Aim of the task
List every line in this data where the string "blueprint" occurs.

(Stored data)
----

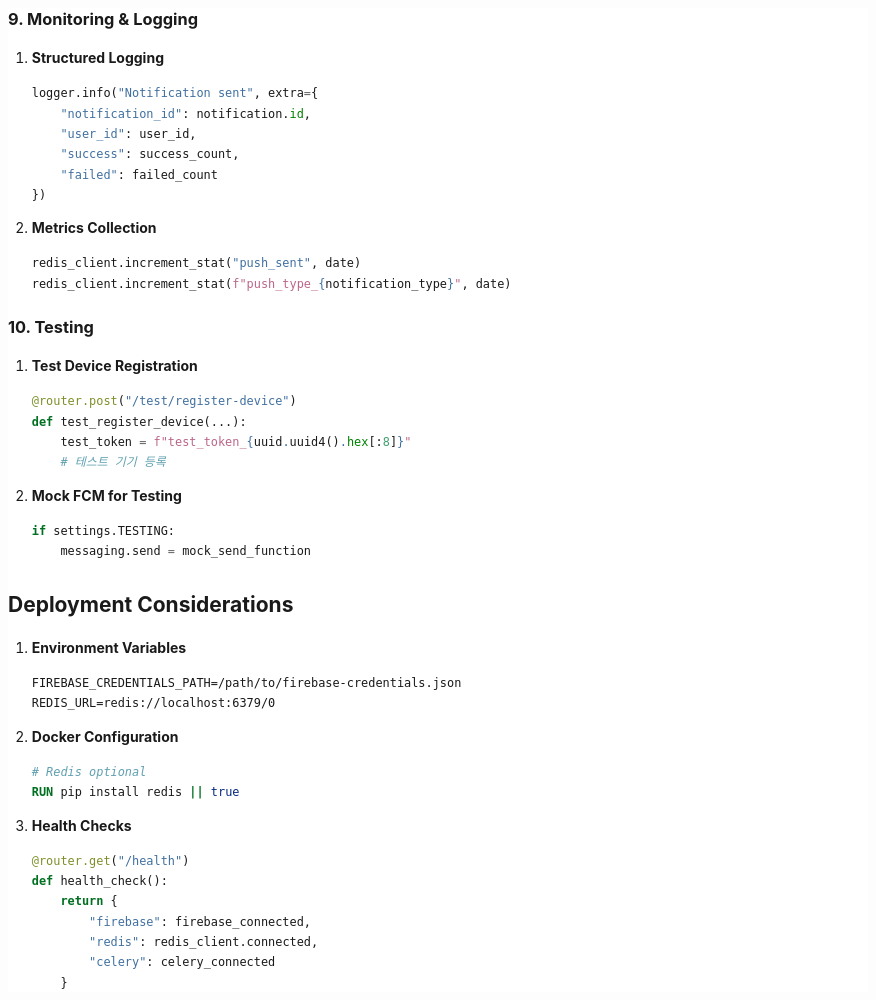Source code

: ### 9. Monitoring & Logging

1. **Structured Logging**
   ```python
   logger.info("Notification sent", extra={
       "notification_id": notification.id,
       "user_id": user_id,
       "success": success_count,
       "failed": failed_count
   })
   ```

2. **Metrics Collection**
   ```python
   redis_client.increment_stat("push_sent", date)
   redis_client.increment_stat(f"push_type_{notification_type}", date)
   ```

### 10. Testing

1. **Test Device Registration**
   ```python
   @router.post("/test/register-device")
   def test_register_device(...):
       test_token = f"test_token_{uuid.uuid4().hex[:8]}"
       # 테스트 기기 등록
   ```

2. **Mock FCM for Testing**
   ```python
   if settings.TESTING:
       messaging.send = mock_send_function
   ```

## Deployment Considerations

1. **Environment Variables**
   ```env
   FIREBASE_CREDENTIALS_PATH=/path/to/firebase-credentials.json
   REDIS_URL=redis://localhost:6379/0
   ```

2. **Docker Configuration**
   ```dockerfile
   # Redis optional
   RUN pip install redis || true
   ```

3. **Health Checks**
   ```python
   @router.get("/health")
   def health_check():
       return {
           "firebase": firebase_connected,
           "redis": redis_client.connected,
           "celery": celery_connected
       }
   ```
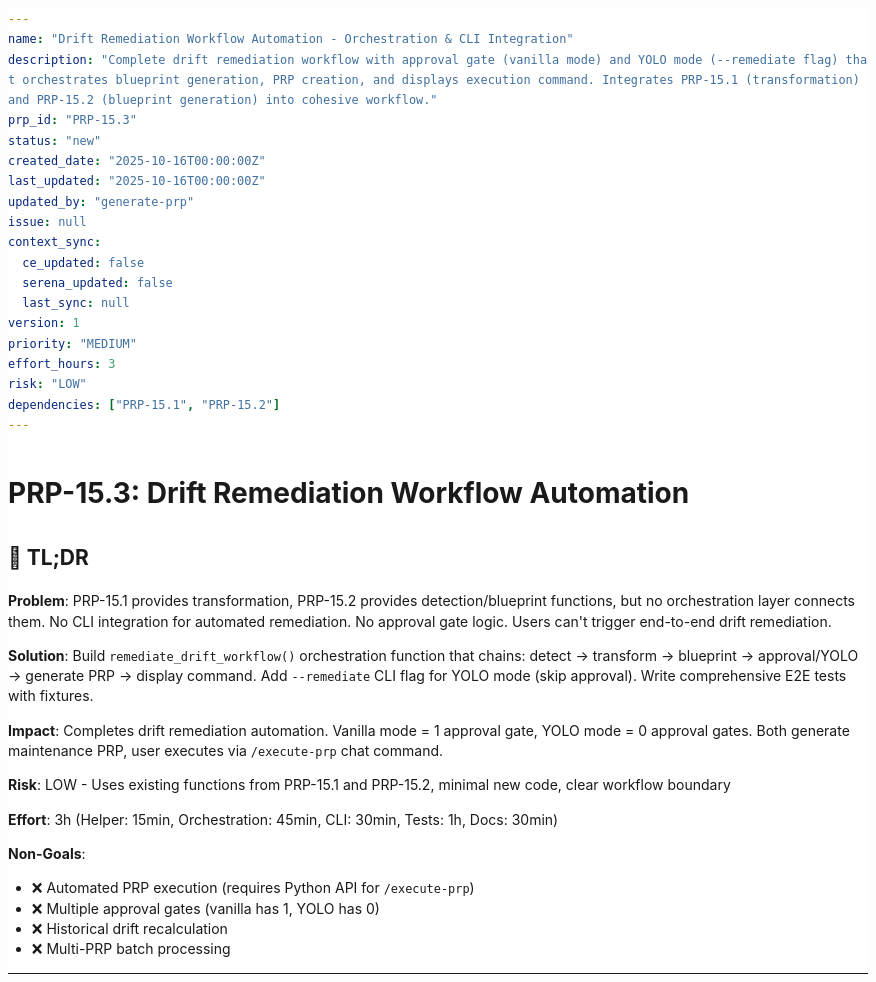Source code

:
 ```yaml
---
name: "Drift Remediation Workflow Automation - Orchestration & CLI Integration"
description: "Complete drift remediation workflow with approval gate (vanilla mode) and YOLO mode (--remediate flag) that orchestrates blueprint generation, PRP creation, and displays execution command. Integrates PRP-15.1 (transformation) and PRP-15.2 (blueprint generation) into cohesive workflow."
prp_id: "PRP-15.3"
status: "new"
created_date: "2025-10-16T00:00:00Z"
last_updated: "2025-10-16T00:00:00Z"
updated_by: "generate-prp"
issue: null
context_sync:
  ce_updated: false
  serena_updated: false
  last_sync: null
version: 1
priority: "MEDIUM"
effort_hours: 3
risk: "LOW"
dependencies: ["PRP-15.1", "PRP-15.2"]
---
```


# PRP-15.3: Drift Remediation Workflow Automation

## 🎯 TL;DR

**Problem**: PRP-15.1 provides transformation, PRP-15.2 provides detection/blueprint functions, but no orchestration layer connects them. No CLI integration for automated remediation. No approval gate logic. Users can't trigger end-to-end drift remediation.

**Solution**: Build `remediate_drift_workflow()` orchestration function that chains: detect → transform → blueprint → approval/YOLO → generate PRP → display command. Add `--remediate` CLI flag for YOLO mode (skip approval). Write comprehensive E2E tests with fixtures.

**Impact**: Completes drift remediation automation. Vanilla mode = 1 approval gate, YOLO mode = 0 approval gates. Both generate maintenance PRP, user executes via `/execute-prp` chat command.

**Risk**: LOW - Uses existing functions from PRP-15.1 and PRP-15.2, minimal new code, clear workflow boundary

**Effort**: 3h (Helper: 15min, Orchestration: 45min, CLI: 30min, Tests: 1h, Docs: 30min)

**Non-Goals**:
- ❌ Automated PRP execution (requires Python API for `/execute-prp`)
- ❌ Multiple approval gates (vanilla has 1, YOLO has 0)
- ❌ Historical drift recalculation
- ❌ Multi-PRP batch processing

---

----

Response area
description: "Complete drift remediation workflow with approval gate (vanilla mode) and YOLO mode (--remediate flag) that orchestrates blueprint generation, PRP creation, and displays execution command. Integrates PRP-15.1 (transformation) and PRP-15.2 (blueprint generation) into cohesive workflow."
**Problem**: PRP-15.1 provides transformation, PRP-15.2 provides detection/blueprint functions, but no orchestration layer connects them. No CLI integration for automated remediation. No approval gate logic. Users can't trigger end-to-end drift remediation.
**Solution**: Build `remediate_drift_workflow()` orchestration function that chains: detect → transform → blueprint → approval/YOLO → generate PRP → display command. Add `--remediate` CLI flag for YOLO mode (skip approval). Write comprehensive E2E tests with fixtures.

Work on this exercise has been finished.